▶ _USING THE INFORMATION_:
1. From the diabetic foot care text, quote the passage starting at "NEVER walk barefoot" and ending at "your feet daily!".
2. Using the diabetic foot care text, answer yes or no to each statement below, and quote the words that decide it: (a) Cream or lotion should be applied between the toes. (b) Feet should be checked on the top, bottom and sides with a mirror. (c) Diabetes weakens the immune system.

▶ _SELECTED EXTRACT_:
--

The application of the diabetic foot care program is part of an integrated rehabilitation process--and you are the most important team member! The relationship with your orthotist/pedorthist is a lifelong commitment to your health, walking ability, independence and overall quality of life.

Personal Hygiene and Skin Care

Practice good hygiene habits by cleansing and inspecting your feet and wearing clean socks each day.

Orthoses

Diabetic insoles and arch supports MUST be custom made and fully contoured to the plantar surface of your foot.

Know Your Feet

Daily inspection is required. Look for blisters, sores, cracks, cuts, calluses, corns, etc. Look at the top, bottom and sides with a mirror. Report any changes to your physician or orthotist/pedorthist immediately.

Cleaning and Softening

Wash daily with mild soap and lukewarm water. Dry thoroughly. Apply cream or lotion on tops and bottoms only, not between toes. Wear clean socks each day.

Toenail Care

It is best to trim right after your shower or bath. If you have a neuropathy, poor vision and/or extremely thick toenails—STOP—and enlist the care of a podiatrist!

Over-the-Counter Remedies

DO NOT use corn or wart removers. DO NOT remove corn or calluses with a razor blade. DO NOT warm up cold feet with a heating pad or hot water bottle. ALWAYS check with your doctor first.

Footwear

NEVER walk barefoot and ALWAYS wear shoes and socks. Examine shoes for signs of wear. Wear the proper footwear—your long-term health and mobility is more important than fashion.

Diabetic Foot Care Dos and Don'ts

DO

  • DO watch your blood sugar!
  • DO eat nutritious foods!
  • DO inspect your feet daily!
  • DO participate in an exercise program!
  • DO communicate!

DON’T

  • DON’T smoke!
  • DON’T drink excessive alcohol!DON’T sit or lay with crossed legs or ankles!
  • DON’T wear sandals with thongs!
  • DON’T use adhesive tape!
  • DON’T soak your feet!

 

How Does Diabetes Affect My Foot?

Diabetes will affect your foot in three ways. How you care for your Diabetes and manage your sugars will impact how soon these changes occur and the severity of the impact.

• If you sugar levels are always high, you may notice changes as soon as 10 years from your diagnosis.

• If you sugar levels are kept under control, these changes will occur very slowly.


The Three Changes:

1. Diabetes makes your nerves in your feet fall asleep. Nerves supply the tiny muscles inside your feet.  When the nerves fall asleep, the foot muscles become weak.  The nerves become weak and do not work, which can make your feet numb and you will not be able to feel the bottom of your feet.  Your feet can change shape and develop curled or crooked toes, bony bumps, flatter feet or wider feet, and calluses. Nerves also supply the sweat glands to your feet. If the nerves fall asleep, your feet do not sweat and you get dry feet.

2. Blood flow to your feet decreases. Diabetes decreases the amount of blood that flows to your feet.  Blood brings food and oxygen to the feet.  It also brings medicines to your feet.  If you are taking medication for an infection, the full dose of the medicine may not reach your feet. If your blood flow is weakened, your skin can become thinner. This can cause you to get cuts or sore more readily. The decreased blood flow also slows down the healing process, which can cause long-term infections.

3. Infections are harder to cure.  Diabetes weakens your immune system and your ability to fight an infection. A small cut, scratch or sore on your foot may lead to an infection. Once you get an infection, it is harder to cure and may lead to an amputation.

--

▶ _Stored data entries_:
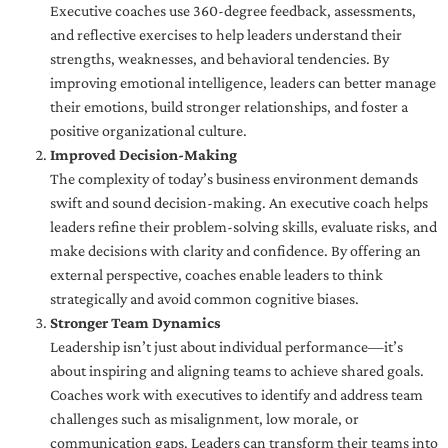
Executive coaches use 360-degree feedback, assessments,
and reflective exercises to help leaders understand their
strengths, weaknesses, and behavioral tendencies. By
improving emotional intelligence, leaders can better manage
their emotions, build stronger relationships, and foster a
positive organizational culture.
Improved Decision-Making
The complexity of today’s business environment demands
swift and sound decision-making. An executive coach helps
leaders refine their problem-solving skills, evaluate risks, and
make decisions with clarity and confidence. By offering an
external perspective, coaches enable leaders to think
strategically and avoid common cognitive biases.
Stronger Team Dynamics
Leadership isn’t just about individual performance—it’s
about inspiring and aligning teams to achieve shared goals.
Coaches work with executives to identify and address team
challenges such as misalignment, low morale, or
communication gaps. Leaders can transform their teams into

--

▶ _TASK ANSWERS_:
1.
NEVER walk barefoot and ALWAYS wear shoes and socks. Examine shoes for signs of wear. Wear the proper footwear—your long-term health and mobility is more important than fashion.

Diabetic Foot Care Dos and Don'ts

DO

  • DO watch your blood sugar!
  • DO eat nutritious foods!
  • DO inspect your feet daily!

2.
(a) No: "Apply cream or lotion on tops and bottoms only, not between toes."
(b) Yes: "Look at the top, bottom and sides with a mirror."
(c) Yes: "Diabetes weakens your immune system and your ability to fight an infection."